The Capped Energy Index ended down 3.52%. Encana Corporation (ECA.TO), Suncor Energy (SU.TO), Imperial Oil (IMO.TO), Husky Energy Inc. (HSE.TO), Vermilion Energy Inc. (VET.TO), Tourmaline Oil Corp. (TOU.TO), PrairieSky Royalty (PSK.TO) and ARC Resources (ARX.TO) lost 3 to 5%. Canadian Natural Resources Limited (CNQ.TO) and Cenovus Energy Inc. (CVE.TO) also declined sharply.
The Capped Materials Index drifted down by 3.35%. First Quantum Minerals (FM.TO) tanked more than 9%, Methanex Corporation tumbled nearly 7%, Teck Resources (TECK.B.TO) ended lower by about 6.1%, Nutrien (NTR.TO) declined by 4.2% and CCL Industries Inc. (CCL.B.TO) ended 4.3% down
Barrick Gold Corporation (ABX.TO), Franco-Nevada Corporation (FNV.TO), Goldcorp Inc. (G.TO), Agnico Eagle Mines (AEM.TO) and Wheaton Precious Metals Corp. (WPM.TO) lost 1.7 to 3%.
With marijuana stocks plunging again, the Healthcare Index ended nearly 6% down. Aurora Cannabis (ACB.TO) ended more than 6% down, Bausch Health Companies Inc. (BHC.TO) declined by 7.3%, Canopy Growth Corporation (WEED.TO) closed 7.6% down and Aphria Inc. (APH.TO) ended 7.3% down.
The Consumer Discretionary Index ended 2.27% down and the Information Technology Index declined by 3.8%, while the Capped Industrial ended 2.52% down.
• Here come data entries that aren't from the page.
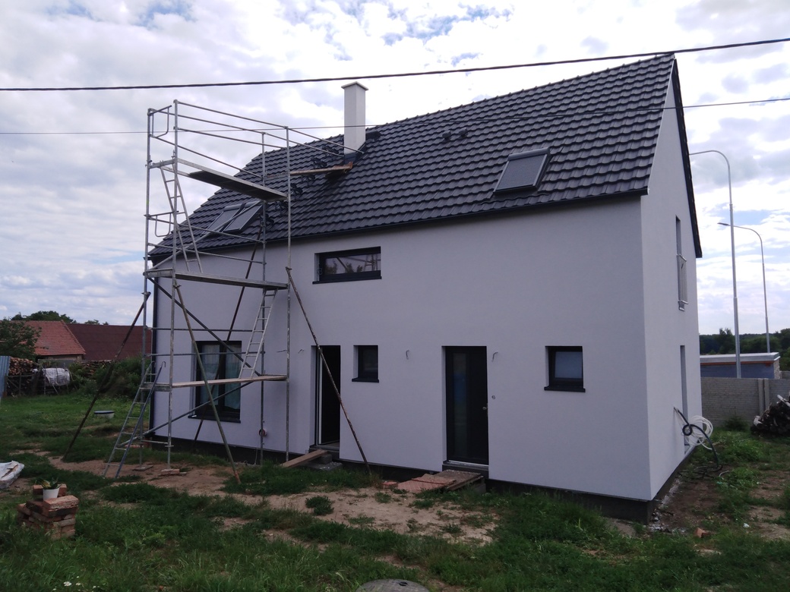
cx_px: 395
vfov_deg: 53.1
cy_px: 296
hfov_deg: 67.3
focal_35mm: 26
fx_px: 593
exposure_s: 1/1361
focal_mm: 3.46
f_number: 2.2
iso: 100
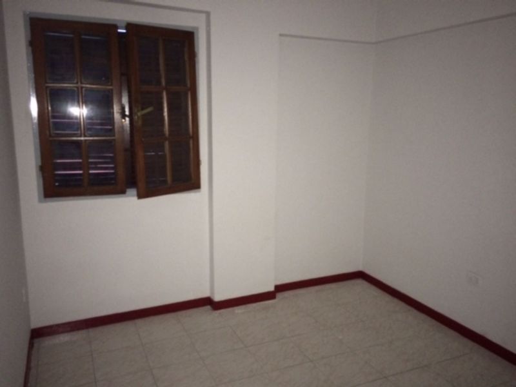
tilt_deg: -10.8
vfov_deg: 48.2
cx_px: 258
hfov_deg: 61.7
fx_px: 432
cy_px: 194
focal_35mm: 29
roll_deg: -0.6
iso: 400
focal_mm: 4.15
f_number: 2.2
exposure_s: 1/17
Bombardier Inc. (BBD.B.TO), Baytex Energy Corp. (BTE.TO), Hexo Corp. (Hexo.TO), Crescent Point Energy (CPG.TO) and Lundin Mining Corporation (LUN.TO) lost 4 to 8%.
Among other markets, U.S. ended sharply lower, with the Dow closing at its lowest level in over three-months and the Nasdaq and the S&P 500 dropping to five-month closing lows. Some disappointing results, data showing a drop in new home sales in the month of September triggered the sell-off on Wall Street.
European markets faltered after a positive start and ended lower on geopolitical worries, trade war concerns, Italy’s budget and mostly disappointing economic reports. Asian markets ended on a mixed note.
In commodities, crude oil futures ended higher at $66.82 a barrel,, gaining $0.39, or 0.6%, despite U.S. Energy Information Administration’s report that showed U.S. crude inventories rose for a fifth straight week.
Gold futures for December ended down $5.70, or 0.5%, at $1,231.10. Silver futures for December ended down $0.117, at $14.676 an ounce and Copper futures for December settled at $2.7575 per pound, down $0.0005 from previous close.